== DATA PROVIDED ==
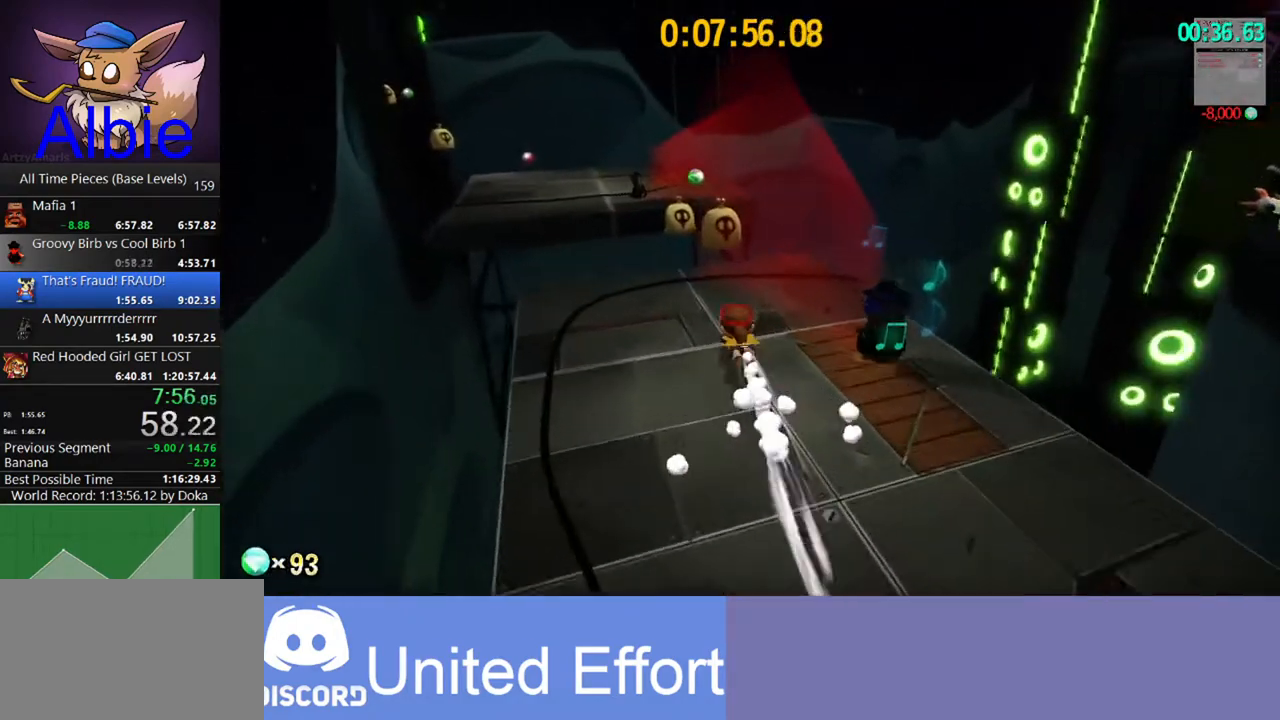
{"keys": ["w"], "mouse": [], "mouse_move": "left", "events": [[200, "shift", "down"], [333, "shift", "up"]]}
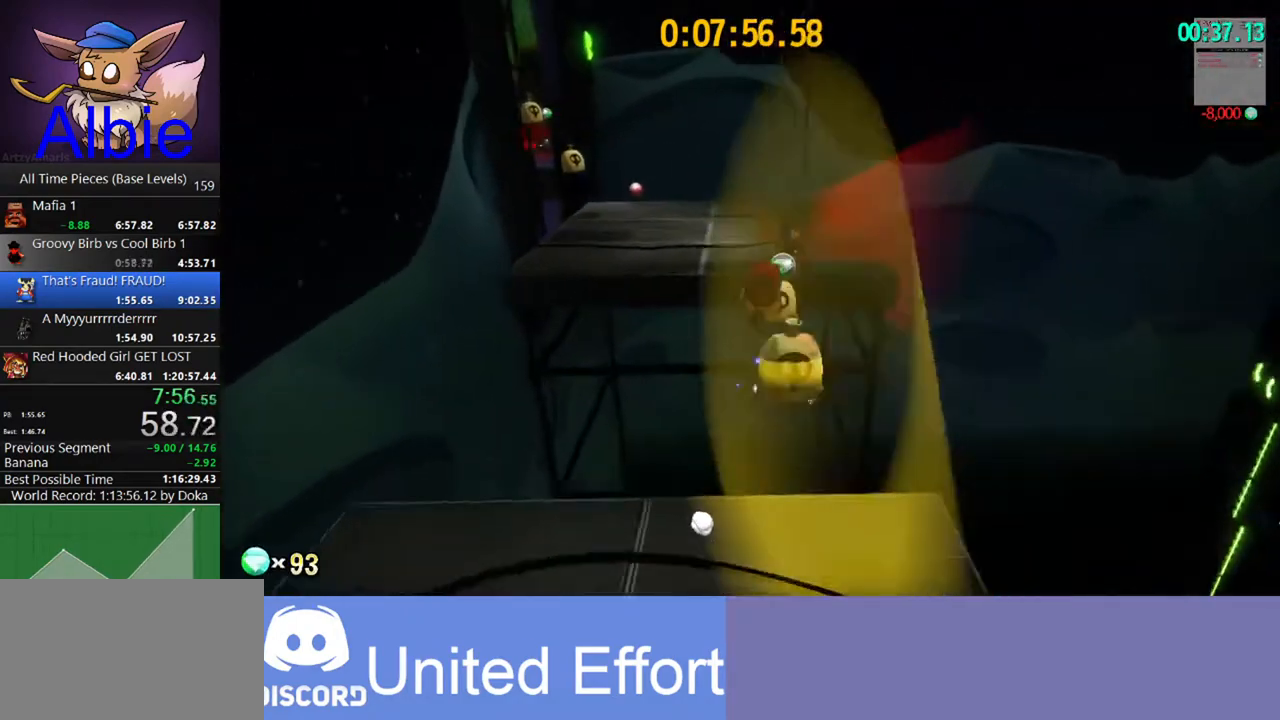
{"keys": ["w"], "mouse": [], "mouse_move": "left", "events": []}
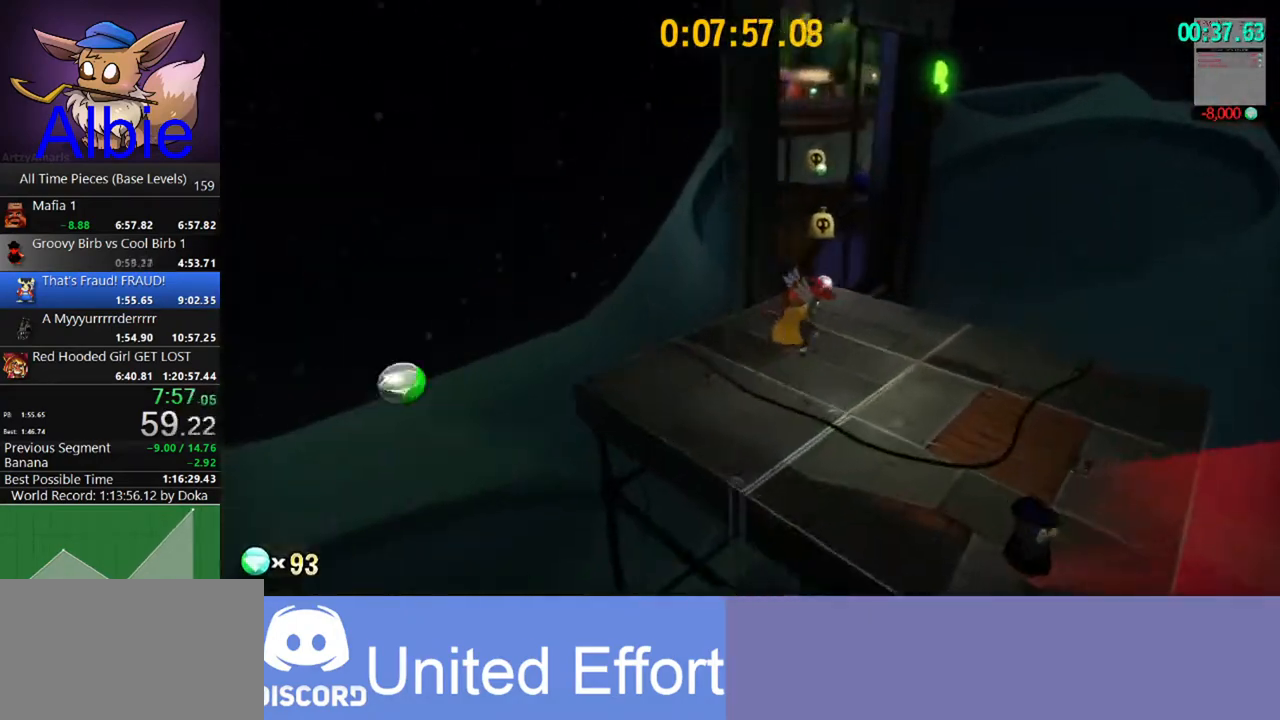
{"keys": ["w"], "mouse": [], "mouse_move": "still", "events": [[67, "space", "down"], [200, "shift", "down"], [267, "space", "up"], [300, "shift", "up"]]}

== INSTRUCTIONS TO FOLLOW ==
When you reach an image, pass over it, and retype all other material exactly.

== REPLY ==
{"keys": ["w"], "mouse": [], "mouse_move": "left", "events": [[200, "shift", "down"], [333, "shift", "up"]]}
{"keys": ["w"], "mouse": [], "mouse_move": "left", "events": []}
{"keys": ["w"], "mouse": [], "mouse_move": "still", "events": [[67, "space", "down"], [200, "shift", "down"], [267, "space", "up"], [300, "shift", "up"]]}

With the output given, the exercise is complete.